Zugeben: Ich habe auch erstmal gezuckt, als ich davon hörte, dass Valentin Altenburg zu Anne Schröder „Halt die Fresse“ sagte.
Die Empörung ist fehl am Platz
Doch der aufsehenerregende Austausch zwischen dem Hockey-Bundestrainer und seiner Spielerin in der Vorrundenpartie bei den Olympischen Spielen in Paris gegen Frankreich (5:1) war bei genauerer Betrachtung halb so wild.
Olympia 2024: Empörung in den sozialen Medien
Die Empörung, die vor allem auf der Plattform X teilweise zu lesen war, ist zumindest fehl am Platz. Ein Trainer, der so etwas zu einer Spielerin sage, dürfe kein Trainer sein, heißt es beispielsweise. Altenburg habe seinen „Klaus-Kinski-Moment“ - in Anlehnung an den für seine Wutausbrüche berüchtigten Schauspieler - gehabt oder ein „Aggressionsproblem“.
Kommentare wie diese hinterlassen Kopfschütteln, es gibt allerdings auch reichlich andere Meinungen.

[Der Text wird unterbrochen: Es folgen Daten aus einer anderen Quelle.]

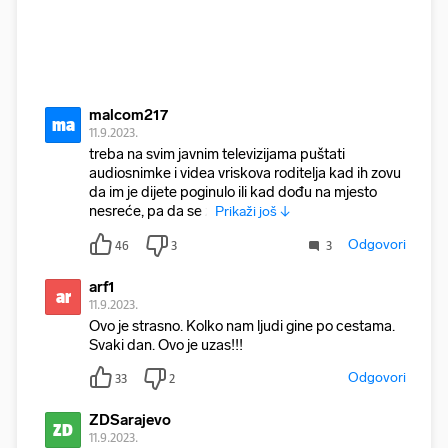
malcom217
ma
11.9.2023.
treba na svim javnim televizijama puštati
audiosnimke i videa vriskova roditelja kad ih zovu
da im je dijete poginulo ili kad dođu na mjesto
nesreće, pa da se z
Prikaži još ↓
Odgovori
46
3
3
arf1
ar
11.9.2023.
Ovo je strasno. Kolko nam ljudi gine po cestama.
Svaki dan. Ovo je uzas!!!
Odgovori
33
2
ZDSarajevo
ZD
11.9.2023.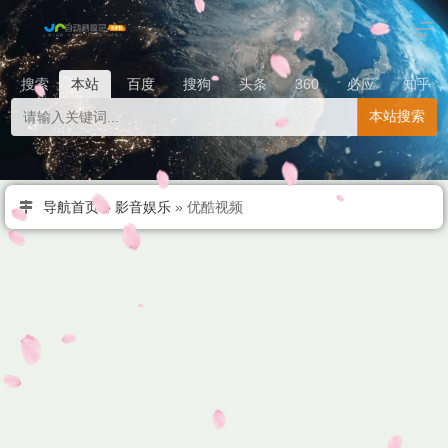
搜索
本站
百度
搜狗
头条
360
必应
知乎
本站搜索
导航首页
»
影音娱乐
»
优酷视频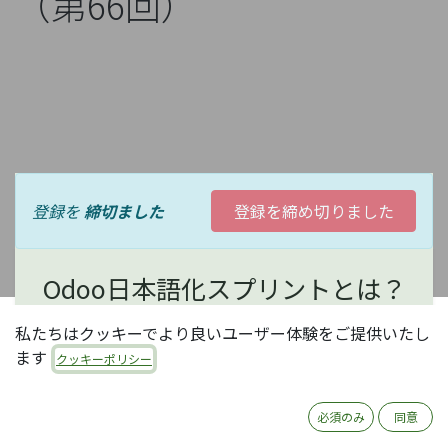
（第66回）
登録を
締切ました
登録を締め切りました
Odoo日本語化スプリントとは？
私たちはクッキーでより良いユーザー体験をご提供いたし
オープンソースERP Odooの日本語化は、現状コミュ
ます
クッキーポリシー
ニティ有志の活動に依存しています。コミュニティ活
動にはいろいろありますが、中でもOdooの日本語化
は、日本のほとんどのOdooユーザがメリットを享受
必須のみ
同意
できる、大変有意義な活動で、誰でも参加可能です。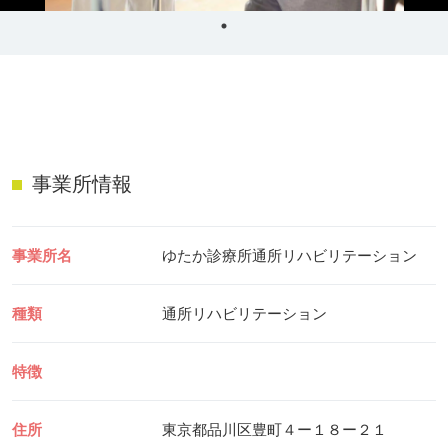
リハビリ・介護
病気・感染症
予防
カテゴリー一覧
よくあるご質問
タグ一覧
お知らせ
はじめての介護
天気予報
事業所情報
ケアポケとは
利用規約
料金プラン
プライバシーポリシー
事業所名
ゆたか診療所通所リハビリテーション
脳トレ -頭の体操-
運営会社
介護事業所検索
サイトマップ
種類
通所リハビリテーション
ポケットレシピ
掲載をご希望の方
キャンペーン一覧
特徴
SNSでケアポケの最新情報を配信中！
住所
東京都品川区豊町４ー１８ー２１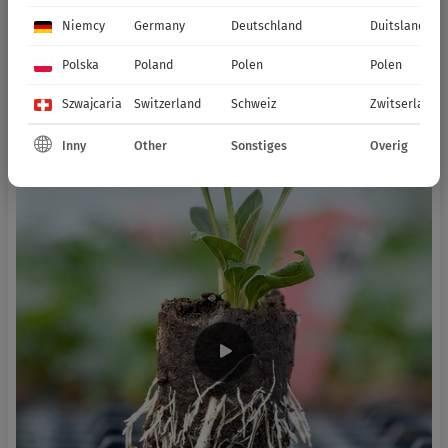
Niemcy
Germany
Deutschland
Duitsland
Polska
Poland
Polen
Polen
Szwajcaria
Switzerland
Schweiz
Zwitserland
Inny
Other
Sonstiges
Overig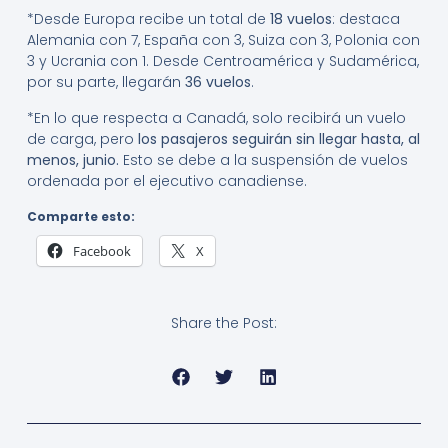
*Desde Europa recibe un total de
18 vuelos
: destaca
Alemania con 7, España con 3, Suiza con 3, Polonia con
3 y Ucrania con 1. Desde Centroamérica y Sudamérica,
por su parte, llegarán
36 vuelos
.
*En lo que respecta a Canadá, solo recibirá un vuelo
de carga, pero
los pasajeros seguirán sin llegar hasta, al
menos, junio.
Esto se debe a la suspensión de vuelos
ordenada por el ejecutivo canadiense.
Comparte esto:
Facebook
X
Share the Post: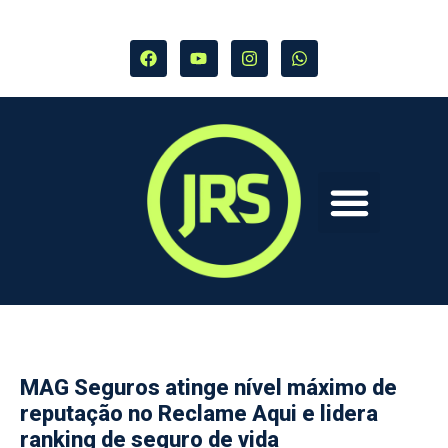
MAG Seguros atinge nível máximo de
reputação no Reclame Aqui e lidera
ranking de seguro de vida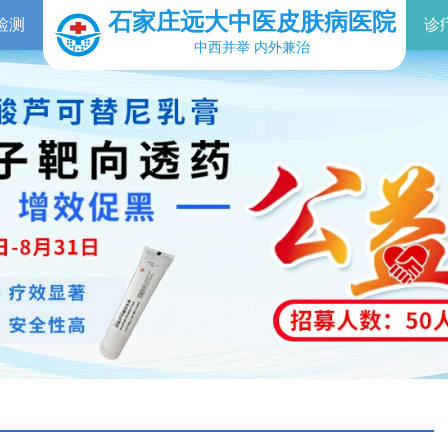
石家庄远大中医皮肤病医院
检测
诊
中西并举 内外兼治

Denn wir reden von einer emotionalen Situation in einem wichtigen Spiel bei Olympia - viel größer geht es nicht. Auch im Vereinssport auf niedrigerem Niveau ist es völlig normal, dass es auch in einer Spielpause mal hitzig wird, dass es auch mal knallt, ohne dass etwas hängenbleibt.
Denn entscheidend ist dabei doch, wie die Protagonisten damit umgehen!
Es gibt ein Problem - aber nicht in dieser Szene
Altenburg sprach von einem „bedingungslosen Vertrauen“ zwischen ihm und seiner Spielerin. Die Mannschaft habe Emotionen gebraucht - und die Aktion habe diese geliefert. Und genau so ist es!
Vielleicht wäre „Mund“ statt „Fresse“ ein wenig eleganter gewesen, aber ganz ehrlich: Wenn sich ein Trainer in einem Match bei Olympischen Spielen sich am besten im Vorfeld überlegen soll, was er in einem solchen Moment sagen darf und was nicht, brauchen wir uns nicht wundern, wenn wir zukünftig im Medaillenspiegel noch weiter hinterherhinken. Denn, das betonte zuletzt auch Robert Harting, es geht dann doch noch um Leistung.
Da gehören auch klare Ansprachen im Teamsport unter höchsten Wettkampfbedingungen hinzu, ohne dass über Führungsstile oder einen vermeintlichen schlechten oder „toxischen“ Umgang diskutiert wird.
Wichtig dabei: Es gibt leider 2024 noch genügend Fälle, in denen der Umgang zwischen Chef und Mitarbeitern oder Mann und Frau überhaupt nicht passt und entsprechende Diskussion angebracht sind.
Aber gerade deswegen sollte eine kurze emotionale Szene, die von beiden Parteien im Anschluss entsprechend eingeordnet wird, nicht in die gleiche Schublade gesteckt werden.